- _What is required_
Filter the entries and keep only the lines where the string "number" appears.

┏━━

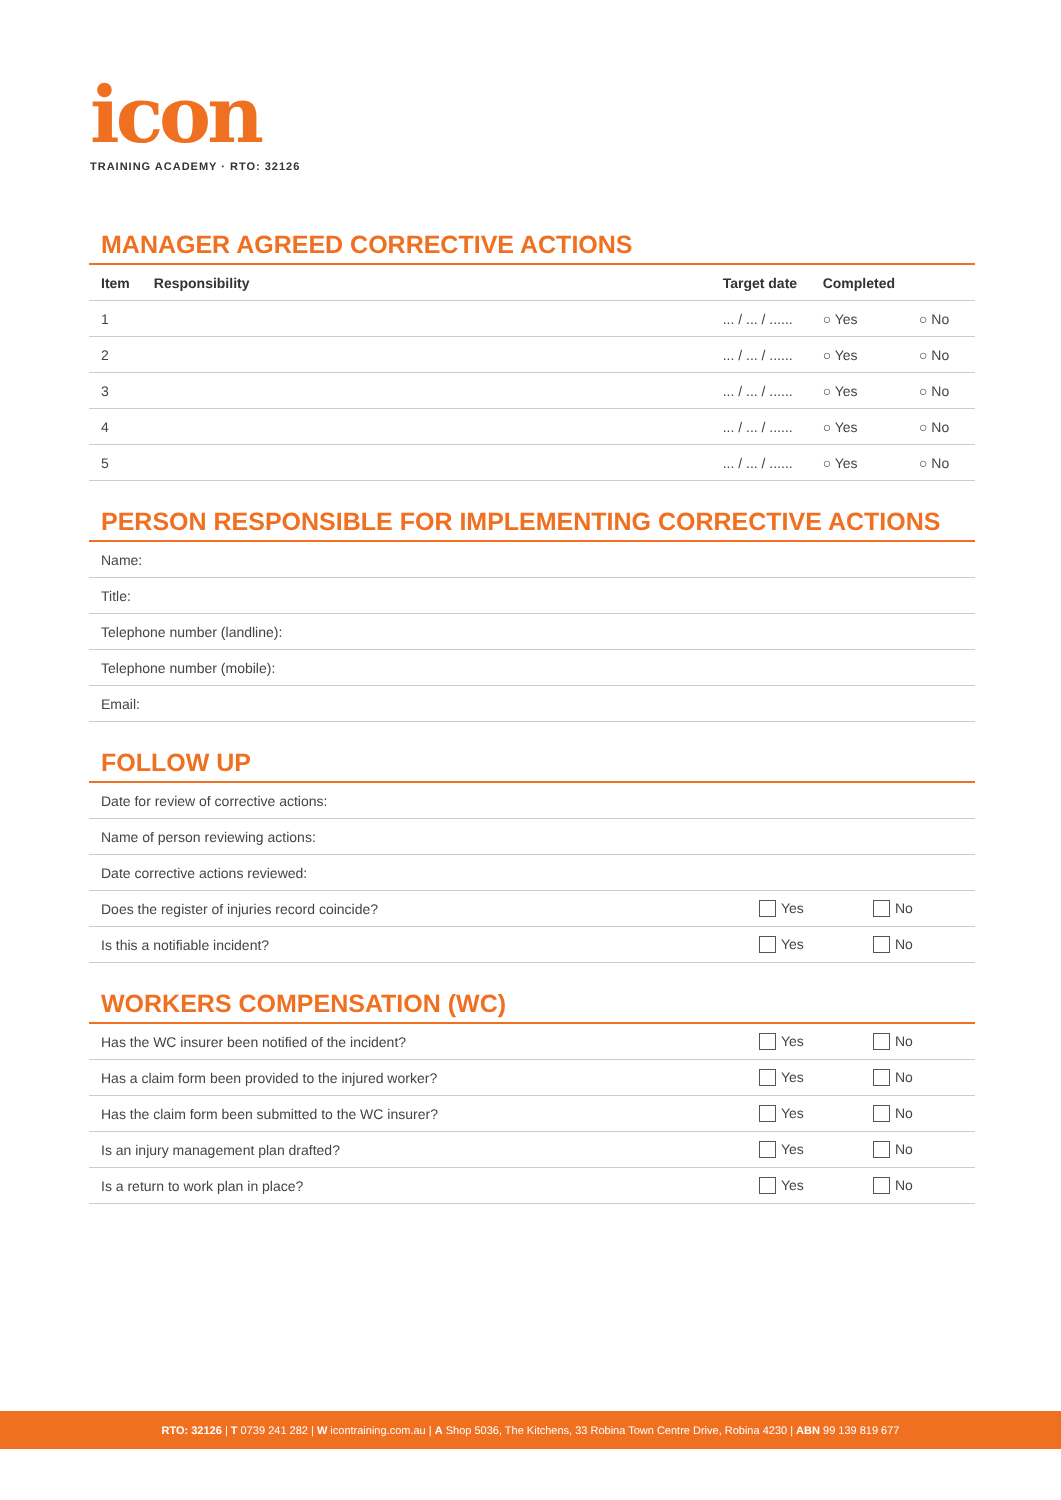icon
TRAINING ACADEMY · RTO: 32126
MANAGER AGREED CORRECTIVE ACTIONS
| Item | Responsibility | Target date | Completed | |
| --- | --- | --- | --- | --- |
| 1 | | ... / ... / ...... | ○ Yes | ○ No |
| 2 | | ... / ... / ...... | ○ Yes | ○ No |
| 3 | | ... / ... / ...... | ○ Yes | ○ No |
| 4 | | ... / ... / ...... | ○ Yes | ○ No |
| 5 | | ... / ... / ...... | ○ Yes | ○ No |
PERSON RESPONSIBLE FOR IMPLEMENTING CORRECTIVE ACTIONS
| Name: |
| Title: |
| Telephone number (landline): |
| Telephone number (mobile): |
| Email: |
FOLLOW UP
| Date for review of corrective actions: | | |
| Name of person reviewing actions: | | |
| Date corrective actions reviewed: | | |
| Does the register of injuries record coincide? | Yes | No |
| Is this a notifiable incident? | Yes | No |
WORKERS COMPENSATION (WC)
| Has the WC insurer been notified of the incident? | Yes | No |
| Has a claim form been provided to the injured worker? | Yes | No |
| Has the claim form been submitted to the WC insurer? | Yes | No |
| Is an injury management plan drafted? | Yes | No |
| Is a return to work plan in place? | Yes | No |
RTO: 32126 | T 0739 241 282 | W icontraining.com.au | A Shop 5036, The Kitchens, 33 Robina Town Centre Drive, Robina 4230 | ABN 99 139 819 677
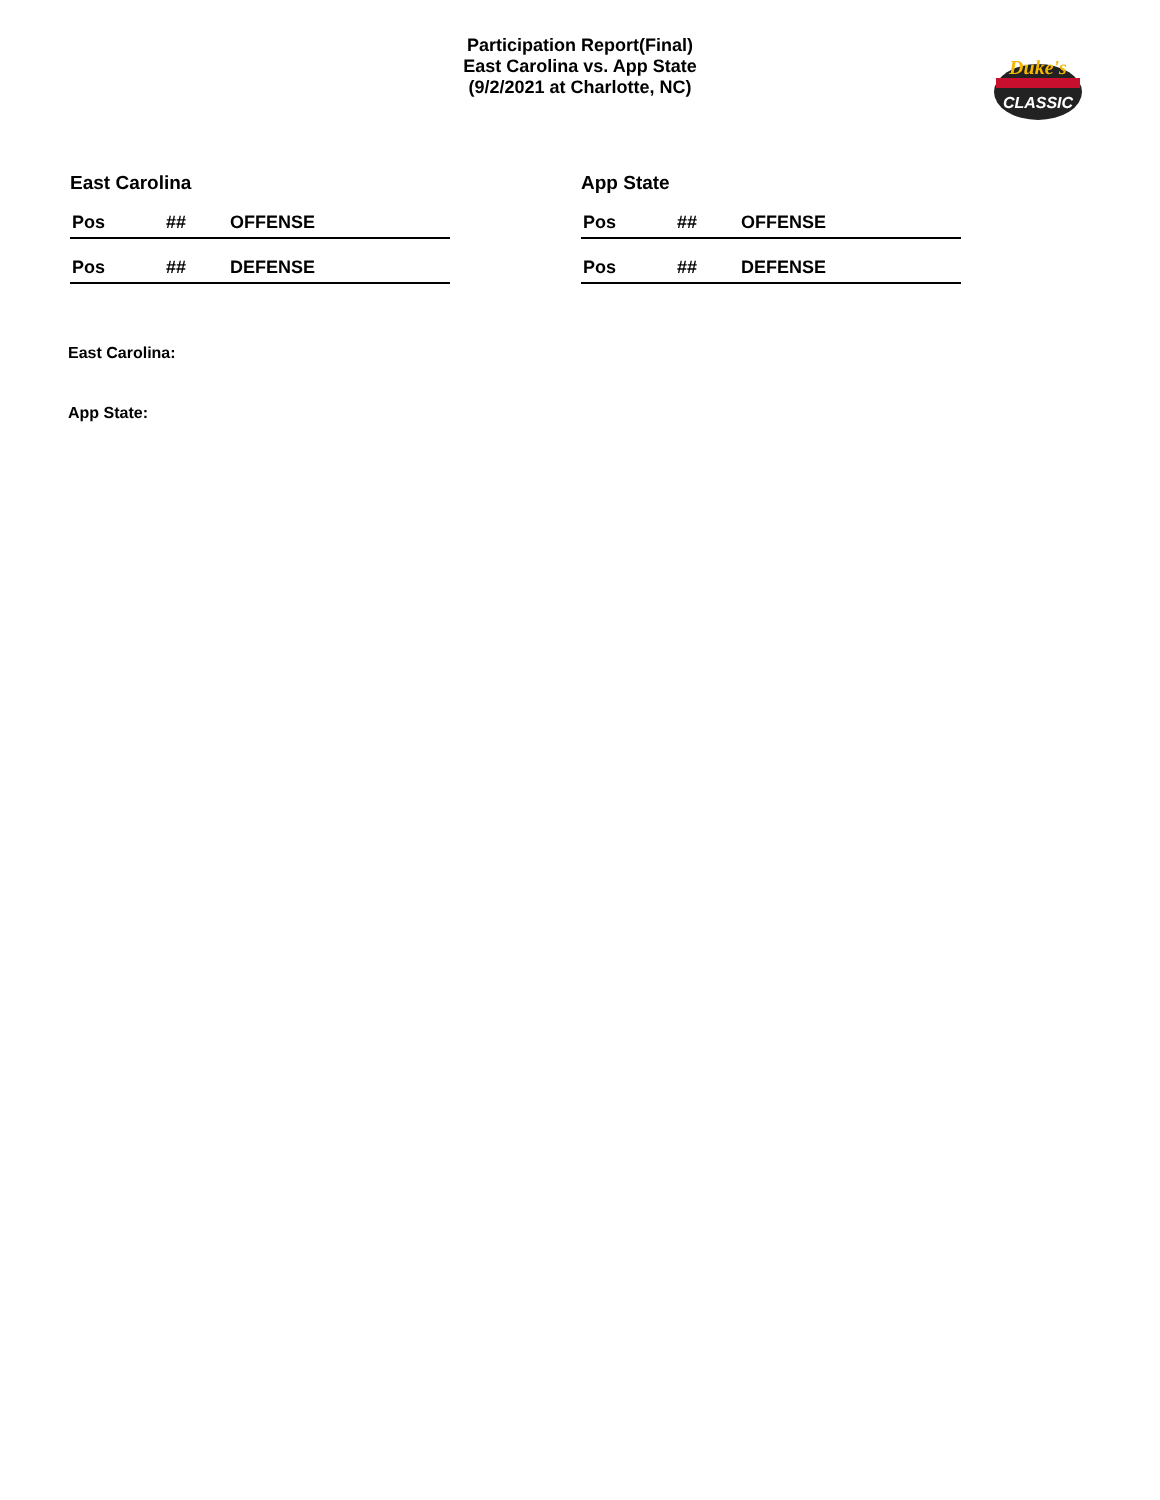Participation Report(Final)
East Carolina vs. App State
(9/2/2021 at Charlotte, NC)
Duke's
CLASSIC
East Carolina
| Pos | ## | OFFENSE |
| --- | --- | --- |
| Pos | ## | DEFENSE |
| --- | --- | --- |
App State
| Pos | ## | OFFENSE |
| --- | --- | --- |
| Pos | ## | DEFENSE |
| --- | --- | --- |
East Carolina:
App State:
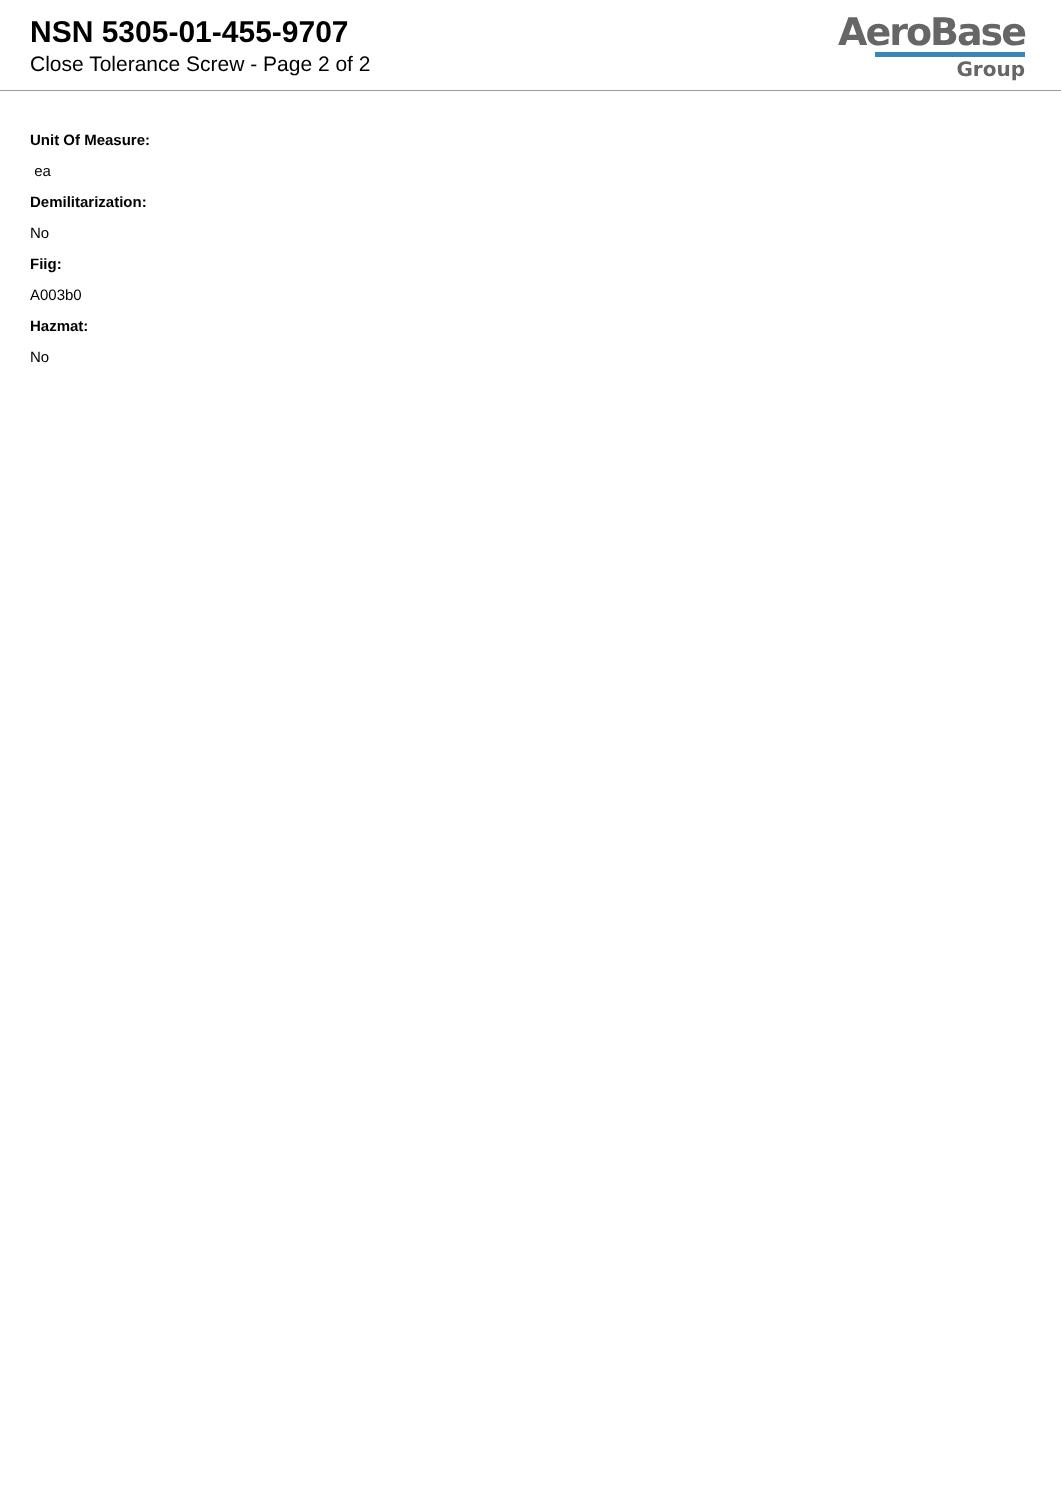NSN 5305-01-455-9707
Close Tolerance Screw - Page 2 of 2
AeroBase
Group
Unit Of Measure:
ea
Demilitarization:
No
Fiig:
A003b0
Hazmat:
No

┗━━

- _Your solution_
| Telephone number (landline): |
| Telephone number (mobile): |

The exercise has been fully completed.